Swinburne University is leveraging its fleet of 930 IP-based CCTV security cameras to tap into analytics on everything from number plate recognition to abnormal behaviour.
It plans to further bolster its capabilities in the future by adding heat maps and facial recognition platforms.
Swinburne IT security specialist Chris Goetze told iTnews collecting the analytics became possible after the university upgraded from analogue to digital surveillance cameras several years ago.
That move had been inspired by a particularly nasty storm across Melbourne’s eastern suburbs.
“Back in 2007, there was a big storm that went through Melbourne that caused a fair bit of property damage to our campuses. As a result of that, senior management realised they needed a way of seeing what was going on all of the campuses in real time,” Goetze said.
“It coincided with us doing a major network upgrade – probably our first one – so 10/100 PoE to every point and every comms room we had. And the decision was made to try to leverage off that investment in that network for CCTV."
Swinburne’s previous analogue CCTV system required physical video recorders within a couple of hundred metres of each camera.
The move to IP-based digital CCTV, using Axis cameras and Milestone Corporate XProtect software, removed this physical limitation, allowing the university to centralise its storage of security footage at a data centre on its main campus in Hawthorn, where the analytics platforms are now hosted.
“You’re limited in distance between your camera and your recorders, and that impacts the placement of your recorders – there’s a couple of hundred metres between your camera should be and where your recorder can be,” Goetze said.
“We have campuses in Croydon, Lilydale, Wantirna and the CBD, yet they all connect on our network to our servers in Hawthorn. Because we have our own fibre connection [between campuses], we don’t have any latency issues. "
The university has now been able to leverage its IP infrastructure to introduce a number of analytics platforms, including iCetana for detecting unusual behaviour and Snap Surveillance to learn about the physical relationship between cameras, which integrate into the core Milestone platform using APIs. Licence plate recognition comes as part of the Milestone package.
Other pieces of the analytics puzzle – such as people counting – are done using applications deployed to the end devices.
“Because the cameras are a miniature Linux computer effectively, you can deploy apps directly on to the cameras, so we’ve deployed an app from a company called Cognimatics,” Goetze said.
“That runs directly on the camera head and sends the data to a SQL database, and you can deal with the data however you want after that.”
The combination of IP cameras and analytics, specifically abormal behaviour detection, helps the uni's physical security teams pick up things that happen around the university without having to monitor 600 cameras on screen, Goetze said.
“iCetana .. automatically detects abnormal behaviour or heavily changed conditions.

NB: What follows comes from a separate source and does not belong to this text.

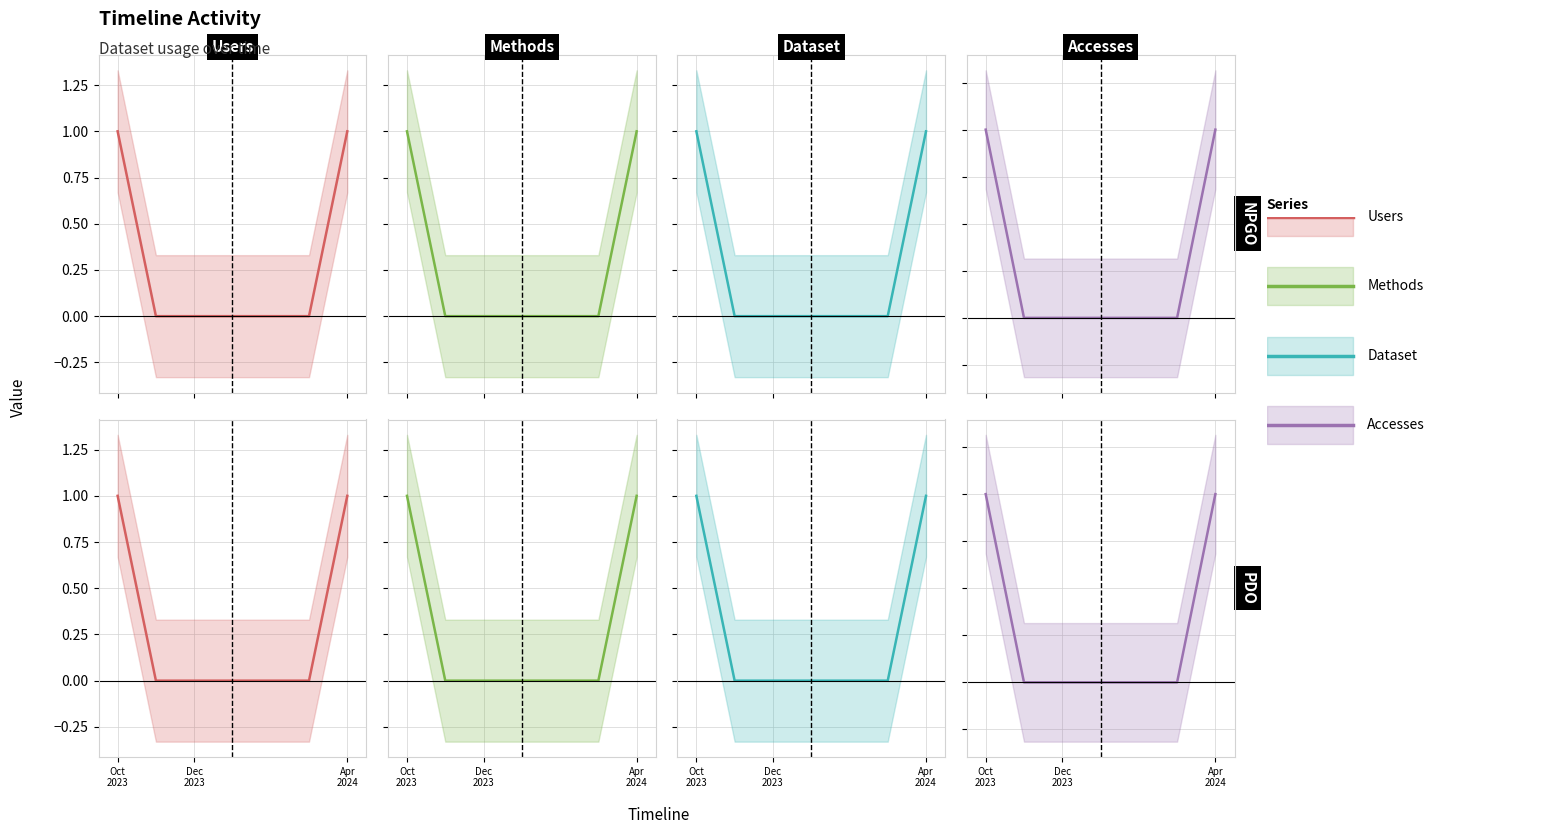

How many positive values does the Dataset series have?

2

It does that without a rule base, so we know it will pick up fights, someone falling over, or a car driving the wrong way,” Goetze said.

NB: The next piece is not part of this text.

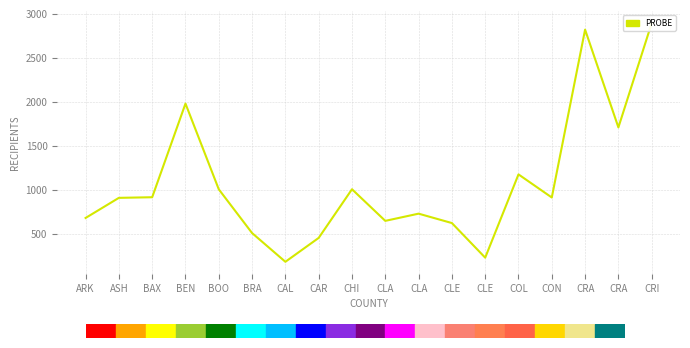

Rank the categories by value from lowest to highest.

CAL, CLE, CAR, BRA, CLE, CLA, ARK, CLA, ASH, CON, BAX, BOO, CHI, COL, CRA, BEN, CRA, CRI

The camera-matching Snap Surveillance gives security staff a visual representation of the camera they’re interested in, along with other cameras nearby.
“So if you want to follow ‘person of interest A’ across the campus, this tool comes into its own then because you find your suspect on the camera, and it shows you nearby cameras they might walk towards," Goetze said.
“When you see them on the next camera you click on it to bring it into the central view, and it, in turn, shows you other cameras that are nearby.
"It makes it much easier for control room operators to track someone without having to remember ‘oh it’s camera 68 I need to jump to now, which is in this building’. It just does it for them.”
Not just security
The use of analytics goes beyond security, with people counting used to assist with the planning of library services.
“We use it throughout the seven levels of the library to work out which areas are overloaded, which areas they need to expand, which services are used more than others. Are the periodicals more interesting than the computer lab?” Goetze said.
“We’ve taken it a step further and put people counting in a number of study areas, and then present that information to students in a phone app, so they can see which study areas have spare seating without having to walk halfway across the campus only to find there’s no seats spare.”
Swinburne is now looking to bring facial recognition analytics into the fold.
“Facial matching comes on and off the agenda occasionally. We’re quite interested in it, but at this stage it’s quite an expensive proposition,” Goetze said.
“Because the university is an open campus, in suburbia and in the city, we have no boundaries. And between us and the police, there are persons of interest who we would like to know if they’re on site or not. That’s where facial recognition would be handy.”
The university is also looking at a retail analytics and heat map platform called Vizualize, which could potentially be a tool for researchers.
“In retail, shops use heat maps to work out which of their shops are more popular and how long people stand in front of the shelves. There’s an app we can load on to the cameras that can do heat maps of areas,” Goetze said.
“We have some researchers and faculties that are interested in doing that in their research spaces to better understand how people interact with their areas. The researchers are interested in the design of spaces, such as office spaces, and how things are utilised.”